-- start TEXT SECTION --

Romney, Clinton duel on op-ed pages

STORY HIGHLIGHTS

(CNN) -- Mitt Romney and Hillary Clinton have dueling opinion pieces about foreign policy in The Washington Post on Friday, but neither former presidential candidate appeared to take a stand on the current debate dominating the foreign policy arena: how to deal with ISIS.

Reviewing former Secretary of State Henry Kissinger's book "World Order," Clinton writes that she and President Barack Obama share a similar world view as Kissinger, one that's rooted in "a belief in the indispensability of continued American leadership in service of a just and liberal order."

Showing off its crimes: How ISIS flaunts its brutality as propaganda

Clinton, who's thinking about another run for president in 2016, argues that what makes the country a leader is not only its military strength but its "soft power" -- its values, relationships and diplomacy. She likes to call it "smart power."

While she doesn't mention the emerging crisis related to ISIS, she writes, "it's time for another of our great debates about what America means to the world and what the world means to America."

"We need to have an honest conversation together -- all of us -- about the costs and imperatives of global leadership, and what it really takes to keep our country safe and strong," the Democrat writes.

-- end TEXT SECTION --
-- start ENTRIES SHOWN --

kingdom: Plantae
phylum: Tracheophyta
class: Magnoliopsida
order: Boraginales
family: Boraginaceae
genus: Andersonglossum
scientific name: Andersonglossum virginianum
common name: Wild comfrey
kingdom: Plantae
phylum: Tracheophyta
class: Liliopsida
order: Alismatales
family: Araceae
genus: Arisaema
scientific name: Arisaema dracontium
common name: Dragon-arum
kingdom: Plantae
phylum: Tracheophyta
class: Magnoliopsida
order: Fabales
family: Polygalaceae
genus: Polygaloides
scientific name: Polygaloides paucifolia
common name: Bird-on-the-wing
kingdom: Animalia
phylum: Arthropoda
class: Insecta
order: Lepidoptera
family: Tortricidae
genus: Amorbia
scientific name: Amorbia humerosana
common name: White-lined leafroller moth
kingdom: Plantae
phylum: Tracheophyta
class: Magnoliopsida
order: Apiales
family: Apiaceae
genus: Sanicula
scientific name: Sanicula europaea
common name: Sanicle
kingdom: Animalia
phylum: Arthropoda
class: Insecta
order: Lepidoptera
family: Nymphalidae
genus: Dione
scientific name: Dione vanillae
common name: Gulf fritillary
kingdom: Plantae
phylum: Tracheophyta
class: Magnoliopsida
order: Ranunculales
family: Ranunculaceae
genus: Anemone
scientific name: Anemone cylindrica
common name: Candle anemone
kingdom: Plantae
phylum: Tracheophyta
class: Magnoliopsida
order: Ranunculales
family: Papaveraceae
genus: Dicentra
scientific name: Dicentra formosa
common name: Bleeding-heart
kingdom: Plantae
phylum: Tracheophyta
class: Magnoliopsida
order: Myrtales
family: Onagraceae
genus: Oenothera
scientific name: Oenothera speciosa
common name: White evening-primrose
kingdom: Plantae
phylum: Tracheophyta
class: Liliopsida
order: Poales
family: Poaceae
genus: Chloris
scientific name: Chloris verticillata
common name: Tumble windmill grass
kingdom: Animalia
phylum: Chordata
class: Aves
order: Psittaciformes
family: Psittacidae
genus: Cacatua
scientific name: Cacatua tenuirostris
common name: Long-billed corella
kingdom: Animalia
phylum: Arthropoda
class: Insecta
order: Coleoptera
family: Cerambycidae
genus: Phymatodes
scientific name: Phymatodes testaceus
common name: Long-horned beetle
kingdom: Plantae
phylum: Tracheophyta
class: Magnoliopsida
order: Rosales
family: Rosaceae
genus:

-- end ENTRIES SHOWN --

- [PROBLEMS TO SOLVE]:
a: In the op-ed article, condense the paragraph beginning "Clinton, who's thinking about another run" into a single shorter sentence that keeps its main facts.
b: Carry the op-ed article forward from its final sentence.

- [WRITTEN ANSWERS]:
a: Clinton, who is considering a 2016 presidential run, argues that America's leadership comes from its military strength and also from its "soft power," meaning its values, relationships and diplomacy, which she prefers to call "smart power."

b:
Romney, in his op-ed, argues that the dominating force that keeps the U.S. on top is its military strength and that one can't equate that with soft-power values. Widely seen as the GOP's party elder, Romney warns that decreasing military budgets can lead to disastrous outcomes.

"The most ludicrous excuse for shrinking our military derives from the president's thinking: 'Things are much less dangerous now than they were 20 years ago, 25 years ago or 30 years ago.' The 'safer world' trial balloon has been punctured by recent events in Ukraine, Afghanistan, Libya, Egypt, Gaza, Nigeria, Somalia, Syria and Iraq," the 2012 GOP nominee writes.

" 'Failures of imagination' led to tragedy 13 years ago; today, no imagination is required to picture what would descend on the United States if we let down our guard," he continues.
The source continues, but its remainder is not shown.